Completeness of Reporting for Hepatitis C By Traditional and Electronic Sources

Tuesday, June 6, 2017: 11:30 AM
400C, Boise Centre
Meaghan S. Munn , Public Health - Seattle & King County, Seattle, WA
Atar Baer , Public Health - Seattle & King County, Seattle, WA
Elizabeth Barash , Public Health - Seattle & King County, Seattle, WA
Jeffrey S. Duchin , Public Health - Seattle & King County, Seattle, WA

BACKGROUND:  Historically, “traditional reporting” of hepatitis C consisted of acute and chronic HCV cases reported by labs and healthcare providers by phone/fax, combined with only first reports from a subset of labs reporting data to the Washington State Department of Health via electronic lab reporting (ELR). These reports were manually entered into Public Health – Seattle & King County’s (PHSKC) local surveillance database, which was modified as part of the CDC-funded Hepatitis C Test and Cure (HCV-TAC) program to upload all ELR reports to the local surveillance database automatically (“a-ELR”). Six HCV-TAC healthcare facility (HCF) sites also submit lab and clinical data for HCV cases electronically to PHSKC quarterly (“partner-based reporting”).

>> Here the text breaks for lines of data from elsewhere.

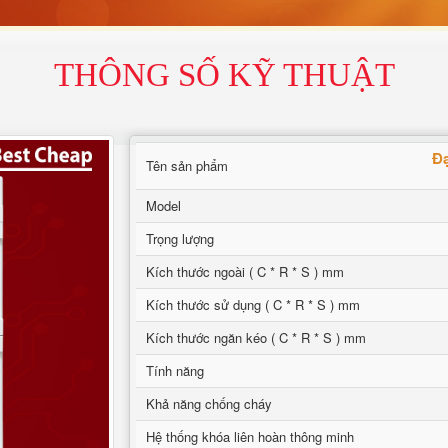
THÔNG SỐ KỸ THUẬT
Đạ
Tên sản phẩm
Model
Trọng lượng
Kích thước ngoài ( C * R * S ) mm
Kích thước sử dụng ( C * R * S ) mm
Kích thước ngăn kéo ( C * R * S ) mm
Tính năng
Khả năng chống cháy
Hệ thống khóa liên hoàn thông minh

METHODS:  We used deterministic and probabilistic algorithms to identify potential matches across data sources (a-ELR, HCF, and traditional reporting). We manually reviewed potential matches to derive a dataset of unique individuals reported from any of the three data sources during the period January 2013 - November 2016. We calculated completeness of traditional reporting by counting the number of cases of HCV identified, divided by the total number of unique individuals identified by any of the three data sources. We determined the frequency that information captured via a-ELR and partner-based reporting contributed to establishing case classification. Lastly, we examined the frequency that data elements (patient last/first name, sex, date of birth, address, phone, SSN, and race/ethnicity) were reported by data source.

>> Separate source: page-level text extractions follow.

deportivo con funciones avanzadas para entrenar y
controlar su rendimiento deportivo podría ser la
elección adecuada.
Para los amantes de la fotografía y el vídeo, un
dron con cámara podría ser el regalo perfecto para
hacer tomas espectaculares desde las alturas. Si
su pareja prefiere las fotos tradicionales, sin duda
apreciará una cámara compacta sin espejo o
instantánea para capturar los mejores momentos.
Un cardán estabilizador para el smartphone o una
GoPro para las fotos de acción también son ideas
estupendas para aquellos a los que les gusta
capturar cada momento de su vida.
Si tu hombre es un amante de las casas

RESULTS:  Of 34,224 unique person records identified by any reporting source, 28,614 (83.6%) were captured by traditional reporting. Of the total number of confirmed and probable HCV cases (n=24,787), 1322 would not have been identified without a-ELR. Of 727 records that initially had a case classification other than confirmed, 264 (36.3%) were confirmed by reporting from HCF. Across all parameters examined, data elements submitted by HCF were more complete relative to data captured by a-ELR and traditional reporting, with not more than 4% of records missing any of the data elements examined. While cases captured exclusively by ELR had fewer records with missing SSN, date of birth, and city/zip, completeness for all other data elements was higher with traditional reporting.

CONCLUSIONS:  Electronic data collection and corresponding modifications to our local surveillance database have identified additional cases and improved determination of case classification, while reducing reliance on resource-intensive manual data entry. Capturing more complete demographics in ELR could enhance the utility of reporting.